_How to complete this task:_ Rewrite the items from the beginning through the line containing "Rotas de PDVs", replacing "representante" with "vendedor" and keeping everything else unchanged. Leave the pictures out of your answer.

Text extractions from pages
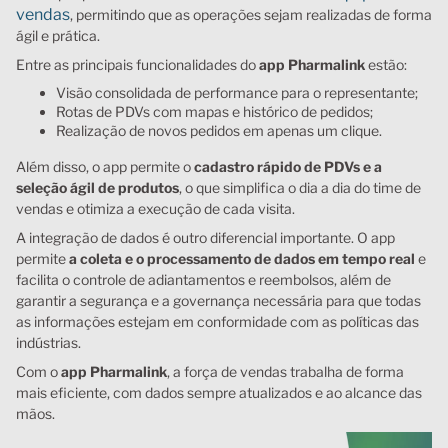
vendas
, permitindo que as operações sejam realizadas de forma
ágil e prática.
Entre as principais funcionalidades do
app Pharmalink
estão:
Visão consolidada de performance para o representante;
Rotas de PDVs com mapas e histórico de pedidos;
Realização de novos pedidos em apenas um clique.
Além disso, o app permite o
cadastro rápido de PDVs e a
seleção ágil de produtos
, o que simplifica o dia a dia do time de
vendas e otimiza a execução de cada visita.
A integração de dados é outro diferencial importante. O app
permite
a coleta e o processamento de dados em tempo real
e
facilita o controle de adiantamentos e reembolsos, além de
garantir a segurança e a governança necessária para que todas
as informações estejam em conformidade com as políticas das
indústrias.
Com o
app Pharmalink
, a força de vendas trabalha de forma
mais eficiente, com dados sempre atualizados e ao alcance das
mãos.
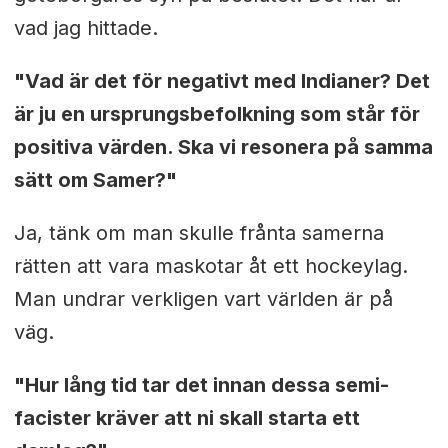
vad jag hittade.
"Vad är det för negativt med Indianer? Det
är ju en ursprungsbefolkning som står för
positiva värden. Ska vi resonera på samma
sätt om Samer?"
Ja, tänk om man skulle frånta samerna
rätten att vara maskotar åt ett hockeylag.
Man undrar verkligen vart världen är på
väg.
"Hur lång tid tar det innan dessa semi-
facister kräver att ni skall starta ett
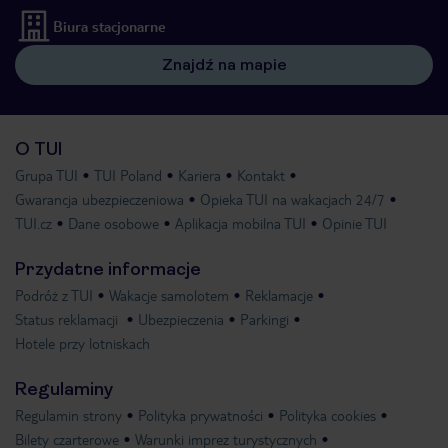
Biura stacjonarne
Znajdź na mapie
O TUI
Grupa TUI
TUI Poland
Kariera
Kontakt
Gwarancja ubezpieczeniowa
Opieka TUI na wakacjach 24/7
TUI.cz
Dane osobowe
Aplikacja mobilna TUI
Opinie TUI
Przydatne informacje
Podróż z TUI
Wakacje samolotem
Reklamacje
Status reklamacji
Ubezpieczenia
Parkingi
Hotele przy lotniskach
Regulaminy
Regulamin strony
Polityka prywatności
Polityka cookies
Bilety czarterowe
Warunki imprez turystycznych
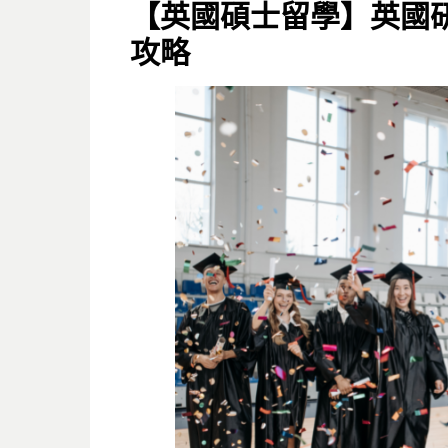
ON
【英國碩士留學】英國
攻略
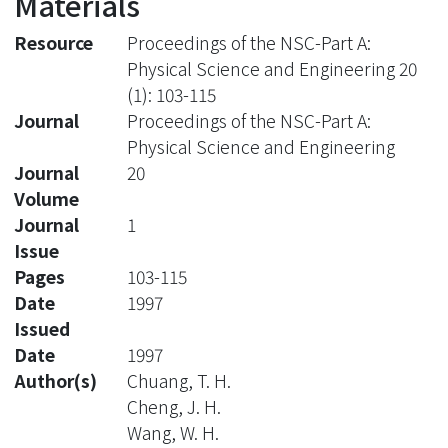
Materials
Resource
Proceedings of the NSC-Part A:
Physical Science and Engineering 20
(1): 103-115
Journal
Proceedings of the NSC-Part A:
Physical Science and Engineering
Journal
20
Volume
Journal
1
Issue
Pages
103-115
Date
1997
Issued
Date
1997
Author(s)
Chuang, T. H.
Cheng, J. H.
Wang, W. H.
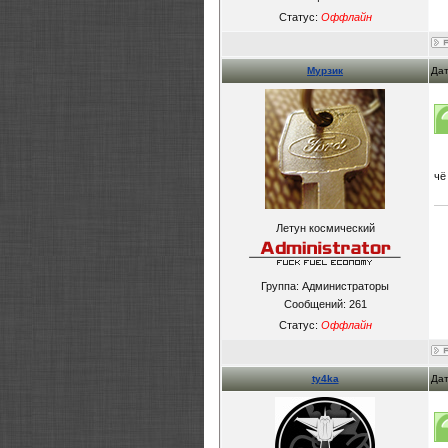
Статус:
Оффлайн
Мурзик
Дат
чё
Летун космический
Группа: Администраторы
Сообщений:
261
Статус:
Оффлайн
ty4ka
Дат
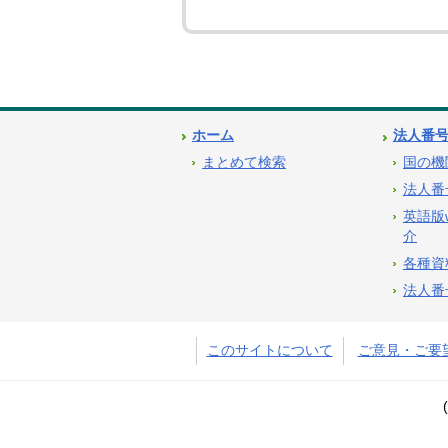
ホーム
法人番
まとめて検索
国の機
法人番
英語版
介
各種資
法人番
このサイトについて
ご意見・ご要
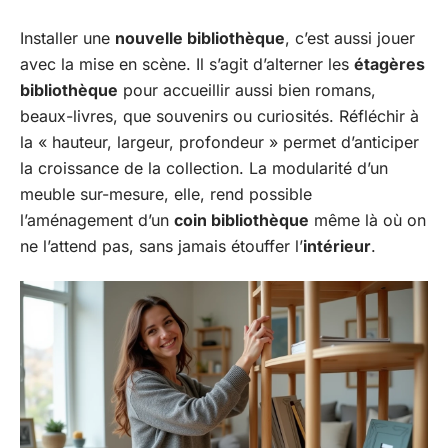
Installer une
nouvelle bibliothèque
, c’est aussi jouer
avec la mise en scène. Il s’agit d’alterner les
étagères
bibliothèque
pour accueillir aussi bien romans,
beaux-livres, que souvenirs ou curiosités. Réfléchir à
la « hauteur, largeur, profondeur » permet d’anticiper
la croissance de la collection. La modularité d’un
meuble sur-mesure, elle, rend possible
l’aménagement d’un
coin bibliothèque
même là où on
ne l’attend pas, sans jamais étouffer l’
intérieur
.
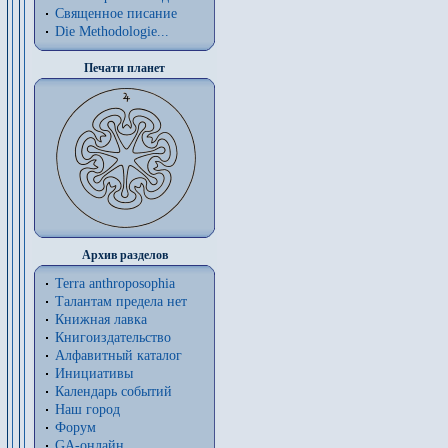
Священное писание
Die Methodologie...
Печати планет
Архив разделов
Terra anthroposophia
Талантам предела нет
Книжная лавка
Книгоиздательство
Алфавитный каталог
Инициативы
Календарь событий
Наш город
Форум
GA-онлайн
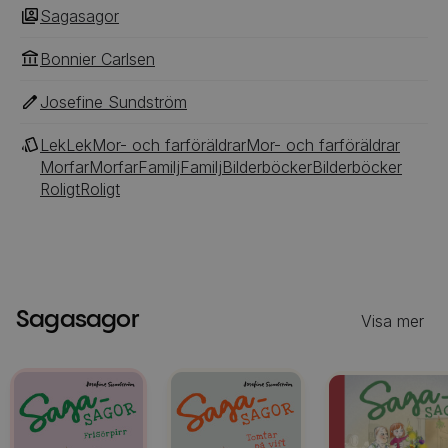
Sagasagor
Bonnier Carlsen
Josefine Sundström
Lek
Lek
Mor- och farföräldrar
Mor- och farföräldrar
Morfar
Morfar
Familj
Familj
Bilderböcker
Bilderböcker
Roligt
Roligt
Sagasagor
Visa mer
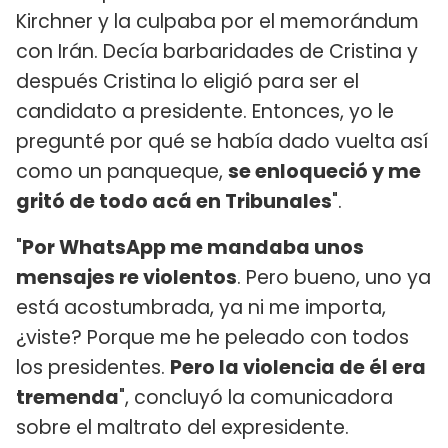
Kirchner y la culpaba por el memorándum
con Irán. Decía barbaridades de Cristina y
después Cristina lo eligió para ser el
candidato a presidente. Entonces, yo le
pregunté por qué se había dado vuelta así
como un panqueque,
se enloqueció y me
gritó de todo acá en Tribunales
".
"
Por WhatsApp me mandaba unos
mensajes re violentos
. Pero bueno, uno ya
está acostumbrada, ya ni me importa,
¿viste? Porque me he peleado con todos
los presidentes.
Pero la violencia de él era
tremenda
", concluyó la comunicadora
sobre el maltrato del expresidente.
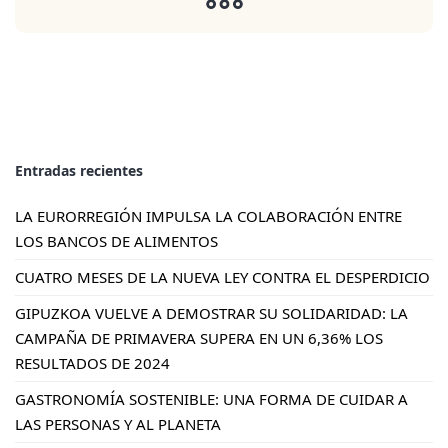
Entradas recientes
LA EURORREGIÓN IMPULSA LA COLABORACIÓN ENTRE
LOS BANCOS DE ALIMENTOS
CUATRO MESES DE LA NUEVA LEY CONTRA EL DESPERDICIO
GIPUZKOA VUELVE A DEMOSTRAR SU SOLIDARIDAD: LA
CAMPAÑA DE PRIMAVERA SUPERA EN UN 6,36% LOS
RESULTADOS DE 2024
GASTRONOMÍA SOSTENIBLE: UNA FORMA DE CUIDAR A
LAS PERSONAS Y AL PLANETA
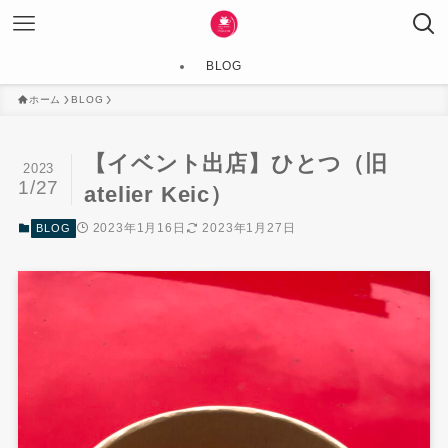
BLOG
ホーム
BLOG
【イベント出店】ひとつ（旧
2023
1/27
atelier Keic）
2023年1月16日
2023年1月27日
BLOG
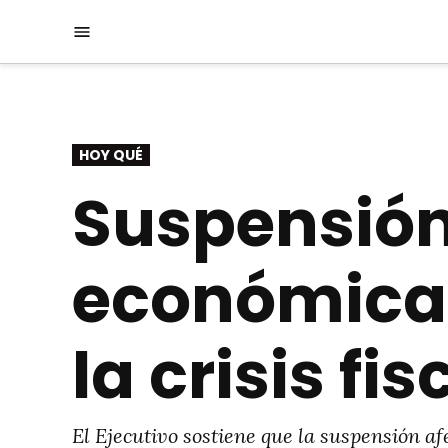
Saltar
Menú
al
contenido
PUBLICADO
HOY QUÉ
EN
Suspensión
económica 
la crisis fis
El Ejecutivo sostiene que la suspensión afe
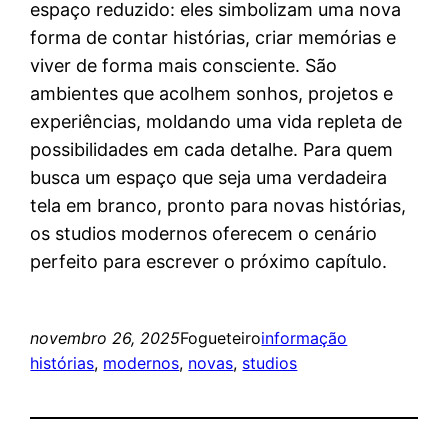
espaço reduzido: eles simbolizam uma nova
forma de contar histórias, criar memórias e
viver de forma mais consciente. São
ambientes que acolhem sonhos, projetos e
experiências, moldando uma vida repleta de
possibilidades em cada detalhe. Para quem
busca um espaço que seja uma verdadeira
tela em branco, pronto para novas histórias,
os studios modernos oferecem o cenário
perfeito para escrever o próximo capítulo.
novembro 26, 2025
Fogueteiro
informação
histórias
, 
modernos
, 
novas
, 
studios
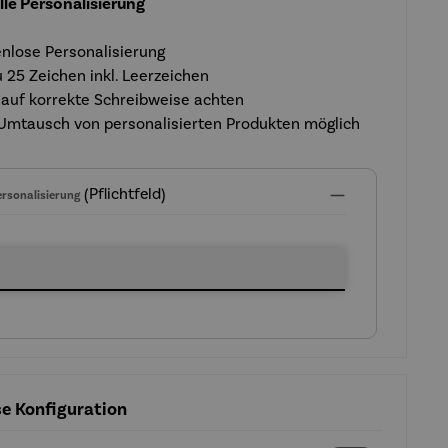
lle Personalisierung
nlose Personalisierung
u 25 Zeichen inkl. Leerzeichen
 auf korrekte Schreibweise achten
Umtausch von personalisierten Produkten möglich
(Pflichtfeld)
ersonalisierung
ersonalisierung
ese Konfiguration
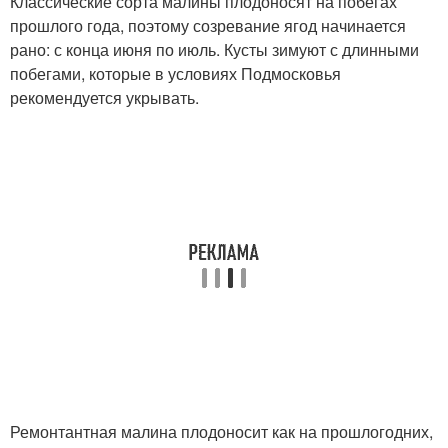
Классические сорта малины плодоносят на побегах
прошлого года, поэтому созревание ягод начинается
рано: с конца июня по июль. Кусты зимуют с длинными
побегами, которые в условиях Подмосковья
рекомендуется укрывать.
Ремонтантная малина плодоносит как на прошлогодних,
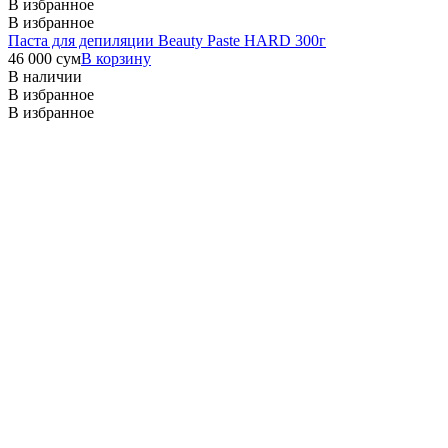
В избранное
В избранное
Паста для депиляции Beauty Paste HARD 300г
46 000
сум
В корзину
В наличии
В избранное
В избранное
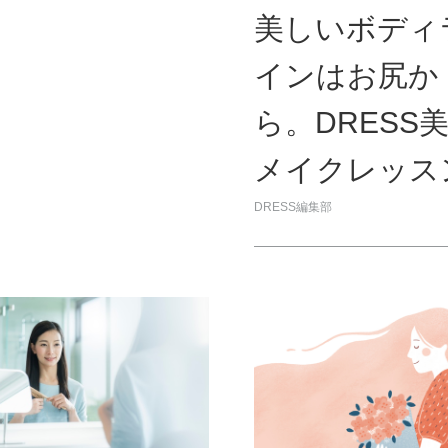
美しいボディ
インはお尻か
ら。DRESS
メイクレッス
DRESS編集部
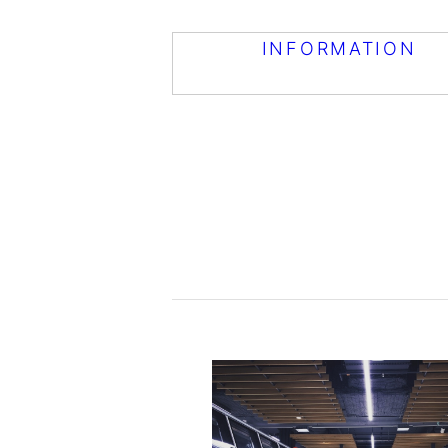
INFORMATION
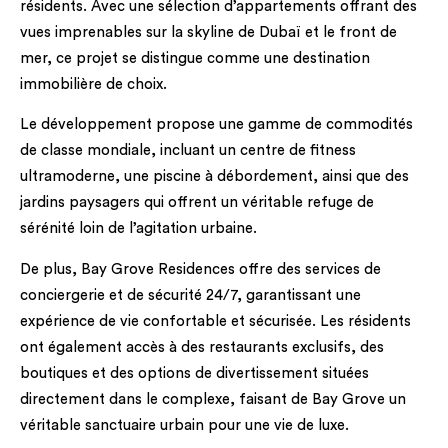
résidents. Avec une sélection d’appartements offrant des
vues imprenables sur la skyline de Dubaï et le front de
mer, ce projet se distingue comme une destination
immobilière de choix.
Le développement propose une gamme de commodités
de classe mondiale, incluant un centre de fitness
ultramoderne, une piscine à débordement, ainsi que des
jardins paysagers qui offrent un véritable refuge de
sérénité loin de l’agitation urbaine.
De plus, Bay Grove Residences offre des services de
conciergerie et de sécurité 24/7, garantissant une
expérience de vie confortable et sécurisée. Les résidents
ont également accès à des restaurants exclusifs, des
boutiques et des options de divertissement situées
directement dans le complexe, faisant de Bay Grove un
véritable sanctuaire urbain pour une vie de luxe.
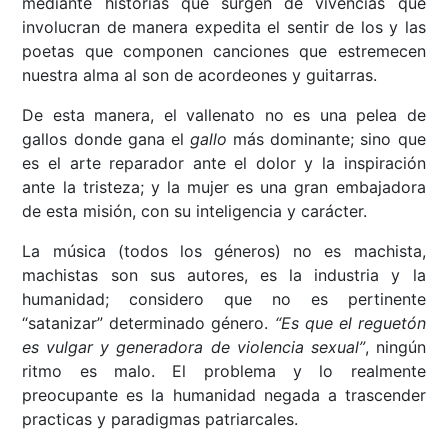
mediante historias que surgen de vivencias que
involucran de manera expedita el sentir de los y las
poetas que componen canciones que estremecen
nuestra alma al son de acordeones y guitarras.
De esta manera, el vallenato no es una pelea de
gallos donde gana el
gallo
más dominante; sino que
es el arte reparador ante el dolor y la inspiración
ante la tristeza; y la mujer es una gran embajadora
de esta misión, con su inteligencia y carácter.
La música (todos los géneros) no es machista,
machistas son sus autores, es la industria y la
humanidad; considero que no es pertinente
“satanizar” determinado género.
“Es que el reguetón
es vulgar y generadora de violencia sexual”
, ningún
ritmo es malo. El problema y lo realmente
preocupante es la humanidad negada a trascender
practicas y paradigmas patriarcales.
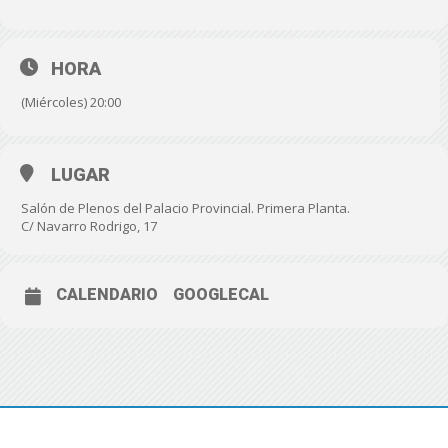
HORA
(Miércoles) 20:00
LUGAR
Salón de Plenos del Palacio Provincial. Primera Planta.
C/ Navarro Rodrigo, 17
CALENDARIO
GOOGLECAL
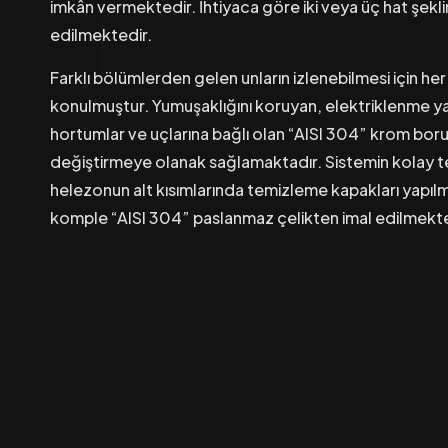
imkân vermektedir. İhtiyaca göre iki veya üç hat şekl
edilmektedir.
Farklı bölümlerden gelen unların izlenebilmesi için he
konulmuştur. Yumuşaklığını koruyan, elektriklenme ya
hortumlar ve uçlarına bağlı olan “AISI 304” krom borul
değiştirmeye olanak sağlamaktadır. Sistemin kolay t
helezonun alt kısımlarında temizleme kapakları yapılmı
komple “AISI 304” paslanmaz çelikten imal edilmekte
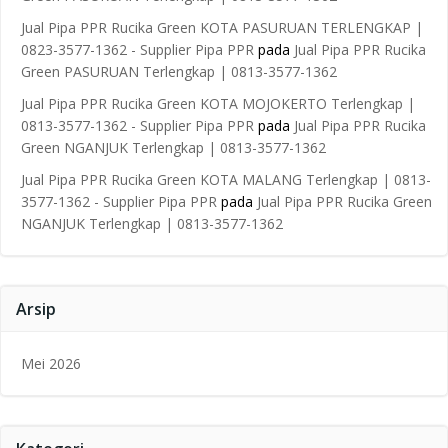
Jual Pipa PPR Rucika Green KOTA PASURUAN TERLENGKAP |
0823-3577-1362 - Supplier Pipa PPR
pada
Jual Pipa PPR Rucika
Green PASURUAN Terlengkap | 0813-3577-1362
Jual Pipa PPR Rucika Green KOTA MOJOKERTO Terlengkap |
0813-3577-1362 - Supplier Pipa PPR
pada
Jual Pipa PPR Rucika
Green NGANJUK Terlengkap | 0813-3577-1362
Jual Pipa PPR Rucika Green KOTA MALANG Terlengkap | 0813-
3577-1362 - Supplier Pipa PPR
pada
Jual Pipa PPR Rucika Green
NGANJUK Terlengkap | 0813-3577-1362
Arsip
Mei 2026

_Solution:_
vendas
, permitindo que as operações sejam realizadas de forma
ágil e prática.
Entre as principais funcionalidades do
app Pharmalink
estão:
Visão consolidada de performance para o vendedor;
Rotas de PDVs com mapas e histórico de pedidos;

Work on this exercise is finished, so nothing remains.